Doug Eroh, president of the Longo Toyota dealership in suburban Los Angeles, said hybrids’ share of its sales more than doubled from 2019 to 42 per cent last year and he expected them to total “well over 50 per cent of our business this year”.

But predicting the long-term trajectory for hybrids in the US is fraught, say analysts, especially with a presidential election in November that could reshape the market.

Senior advisers and campaign officials have said that a second Donald Trump administration would look to roll back President Joe Biden’s landmark Inflation Reduction Act, which included $369bn in tax breaks and subsidies to speed up America’s transition to renewable energy.

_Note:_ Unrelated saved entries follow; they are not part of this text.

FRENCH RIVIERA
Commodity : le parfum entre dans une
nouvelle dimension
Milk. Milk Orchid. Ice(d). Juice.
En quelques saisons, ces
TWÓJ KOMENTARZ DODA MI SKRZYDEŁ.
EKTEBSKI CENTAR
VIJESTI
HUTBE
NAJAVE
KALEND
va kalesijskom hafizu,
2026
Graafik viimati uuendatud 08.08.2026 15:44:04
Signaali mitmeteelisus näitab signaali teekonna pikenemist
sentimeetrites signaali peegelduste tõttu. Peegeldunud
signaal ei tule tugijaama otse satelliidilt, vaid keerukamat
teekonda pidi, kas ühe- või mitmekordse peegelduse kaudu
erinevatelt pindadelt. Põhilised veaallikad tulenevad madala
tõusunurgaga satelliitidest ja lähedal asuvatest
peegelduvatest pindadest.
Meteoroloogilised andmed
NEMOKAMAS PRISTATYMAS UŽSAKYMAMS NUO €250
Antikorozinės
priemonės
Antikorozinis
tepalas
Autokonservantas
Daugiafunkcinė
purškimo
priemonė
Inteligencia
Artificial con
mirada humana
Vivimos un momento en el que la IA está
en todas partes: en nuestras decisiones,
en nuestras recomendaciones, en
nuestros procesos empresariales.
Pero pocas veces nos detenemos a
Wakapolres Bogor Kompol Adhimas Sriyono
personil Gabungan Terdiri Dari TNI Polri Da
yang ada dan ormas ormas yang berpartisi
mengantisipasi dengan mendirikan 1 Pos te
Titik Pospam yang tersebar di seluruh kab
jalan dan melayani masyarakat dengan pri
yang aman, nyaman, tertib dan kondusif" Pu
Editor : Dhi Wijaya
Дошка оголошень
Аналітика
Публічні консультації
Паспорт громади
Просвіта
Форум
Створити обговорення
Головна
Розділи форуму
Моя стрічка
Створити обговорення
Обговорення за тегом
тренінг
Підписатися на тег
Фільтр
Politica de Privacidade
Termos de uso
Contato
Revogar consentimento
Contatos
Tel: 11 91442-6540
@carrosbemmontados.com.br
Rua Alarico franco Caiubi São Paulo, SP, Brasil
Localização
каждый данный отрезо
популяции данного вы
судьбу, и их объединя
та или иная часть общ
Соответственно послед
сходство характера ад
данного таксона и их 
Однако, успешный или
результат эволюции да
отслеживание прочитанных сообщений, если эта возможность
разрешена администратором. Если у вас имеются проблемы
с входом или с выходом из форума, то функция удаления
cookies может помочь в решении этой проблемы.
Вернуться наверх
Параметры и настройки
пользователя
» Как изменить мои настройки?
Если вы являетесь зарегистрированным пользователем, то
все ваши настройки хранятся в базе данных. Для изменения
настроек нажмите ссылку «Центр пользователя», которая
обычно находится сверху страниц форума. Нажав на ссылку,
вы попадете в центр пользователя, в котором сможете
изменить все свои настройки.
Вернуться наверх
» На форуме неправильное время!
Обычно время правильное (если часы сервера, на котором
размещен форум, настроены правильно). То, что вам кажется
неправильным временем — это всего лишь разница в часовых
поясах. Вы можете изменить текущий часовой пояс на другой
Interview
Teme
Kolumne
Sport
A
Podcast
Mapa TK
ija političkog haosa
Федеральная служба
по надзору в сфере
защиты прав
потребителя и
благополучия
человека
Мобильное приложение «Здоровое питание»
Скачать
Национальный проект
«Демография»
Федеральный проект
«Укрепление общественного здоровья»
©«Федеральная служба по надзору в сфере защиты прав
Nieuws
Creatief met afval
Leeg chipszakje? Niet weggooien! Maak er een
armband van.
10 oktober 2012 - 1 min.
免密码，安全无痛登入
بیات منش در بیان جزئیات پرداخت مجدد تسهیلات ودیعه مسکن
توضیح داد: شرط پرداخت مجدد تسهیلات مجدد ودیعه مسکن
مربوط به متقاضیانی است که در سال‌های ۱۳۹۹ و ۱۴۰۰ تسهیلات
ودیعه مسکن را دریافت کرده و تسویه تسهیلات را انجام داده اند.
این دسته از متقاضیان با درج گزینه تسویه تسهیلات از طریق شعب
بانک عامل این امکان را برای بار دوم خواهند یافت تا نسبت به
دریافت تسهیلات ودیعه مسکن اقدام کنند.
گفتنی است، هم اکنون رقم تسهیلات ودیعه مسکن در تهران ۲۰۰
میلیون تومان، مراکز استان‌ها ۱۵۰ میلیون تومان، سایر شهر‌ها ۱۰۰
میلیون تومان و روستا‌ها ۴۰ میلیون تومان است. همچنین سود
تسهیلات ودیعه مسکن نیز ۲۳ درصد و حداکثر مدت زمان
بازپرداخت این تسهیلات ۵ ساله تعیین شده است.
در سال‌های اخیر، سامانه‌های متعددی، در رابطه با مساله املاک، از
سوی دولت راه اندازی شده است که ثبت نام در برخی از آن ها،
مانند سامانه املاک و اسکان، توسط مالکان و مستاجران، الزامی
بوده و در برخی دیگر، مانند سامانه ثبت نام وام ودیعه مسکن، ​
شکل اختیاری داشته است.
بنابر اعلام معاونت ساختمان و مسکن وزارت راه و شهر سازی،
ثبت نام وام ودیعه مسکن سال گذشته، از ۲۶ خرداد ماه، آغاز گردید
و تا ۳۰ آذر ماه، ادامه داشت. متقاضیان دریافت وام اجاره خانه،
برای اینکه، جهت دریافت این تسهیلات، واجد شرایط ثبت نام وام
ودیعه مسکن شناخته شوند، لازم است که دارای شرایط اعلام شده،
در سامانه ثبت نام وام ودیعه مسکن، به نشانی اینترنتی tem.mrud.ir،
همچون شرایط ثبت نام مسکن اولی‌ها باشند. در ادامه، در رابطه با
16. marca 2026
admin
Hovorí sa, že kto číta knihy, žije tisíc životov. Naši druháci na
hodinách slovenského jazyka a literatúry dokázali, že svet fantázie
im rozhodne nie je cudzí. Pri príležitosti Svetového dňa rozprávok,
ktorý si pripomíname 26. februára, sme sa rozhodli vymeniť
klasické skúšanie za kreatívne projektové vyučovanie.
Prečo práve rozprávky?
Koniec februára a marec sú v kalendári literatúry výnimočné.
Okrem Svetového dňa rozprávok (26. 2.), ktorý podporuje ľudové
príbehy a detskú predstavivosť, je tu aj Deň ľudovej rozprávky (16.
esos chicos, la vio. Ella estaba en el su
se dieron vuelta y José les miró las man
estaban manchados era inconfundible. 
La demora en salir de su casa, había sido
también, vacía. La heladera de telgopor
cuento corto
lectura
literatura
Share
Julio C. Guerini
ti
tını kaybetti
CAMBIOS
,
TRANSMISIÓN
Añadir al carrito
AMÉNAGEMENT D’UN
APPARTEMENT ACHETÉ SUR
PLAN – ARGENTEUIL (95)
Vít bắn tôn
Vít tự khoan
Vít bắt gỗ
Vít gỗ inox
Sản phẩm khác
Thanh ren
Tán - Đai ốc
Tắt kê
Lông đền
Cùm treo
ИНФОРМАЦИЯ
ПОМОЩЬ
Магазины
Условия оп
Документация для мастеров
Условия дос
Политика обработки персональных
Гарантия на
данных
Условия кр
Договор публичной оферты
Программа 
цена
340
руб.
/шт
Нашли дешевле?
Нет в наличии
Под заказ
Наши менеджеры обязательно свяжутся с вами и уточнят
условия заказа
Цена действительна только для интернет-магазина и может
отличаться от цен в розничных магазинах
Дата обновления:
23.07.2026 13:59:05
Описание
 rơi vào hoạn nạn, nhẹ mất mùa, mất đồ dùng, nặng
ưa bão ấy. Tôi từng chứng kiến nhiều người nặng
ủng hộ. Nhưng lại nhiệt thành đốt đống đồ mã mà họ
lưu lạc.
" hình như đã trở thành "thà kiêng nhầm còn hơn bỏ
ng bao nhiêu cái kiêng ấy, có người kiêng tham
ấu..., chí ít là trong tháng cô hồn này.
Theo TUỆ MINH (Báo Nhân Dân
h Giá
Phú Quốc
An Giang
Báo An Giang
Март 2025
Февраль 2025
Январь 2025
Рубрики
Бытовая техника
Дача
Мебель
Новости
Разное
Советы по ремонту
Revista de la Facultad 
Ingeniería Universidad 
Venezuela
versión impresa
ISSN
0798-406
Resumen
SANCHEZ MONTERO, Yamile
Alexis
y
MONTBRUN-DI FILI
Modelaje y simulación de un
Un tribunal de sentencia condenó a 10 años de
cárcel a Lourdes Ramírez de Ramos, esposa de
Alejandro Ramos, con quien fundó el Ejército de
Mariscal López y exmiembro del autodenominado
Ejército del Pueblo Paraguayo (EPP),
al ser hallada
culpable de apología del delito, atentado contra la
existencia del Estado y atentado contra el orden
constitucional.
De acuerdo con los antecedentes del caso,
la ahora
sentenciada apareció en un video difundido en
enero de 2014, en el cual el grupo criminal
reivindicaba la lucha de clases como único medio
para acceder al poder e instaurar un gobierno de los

“If we have a change in administration, you will probably see the US automakers start sounding like Toyota saying 30 per cent electrification forever,” said Tim Bush, an electric vehicle supply chain analyst at UBS. 

At the same time, moves by international carmakers to locate more production in the US to unlock the tax credits available under the IRA should also help them lower prices — potentially boosting sales. Meanwhile, American companies will also be launching mass-market options for customers unable or unwilling to buy a Tesla.

“I think the argument that everyone who has wanted to buy an EV has bought one doesn’t hold water,” said Bush. “I think what you’re really seeing is that the Big Three automakers are constraining production [of BEVs] to protect margin.”

Whatever the outcome of the US election, Stellantis’s Tavares is adamant that hybrids will be key in helping the industry to “manage the transition” even if the models continue to draw criticism “because you are still promoting internal combustion engines and in the mind of some dogmatic leaders, that is not acceptable”.

It is a view echoed by Eroh at his Los Angeles dealership, who points out that buyers often consider a fully electric vehicle before opting for a hybrid because they are cheaper and allow drivers to skirt the problem of where to charge.

Owning a fully electric car “will be easier with time”, Eroh added. “But that time is not yet.”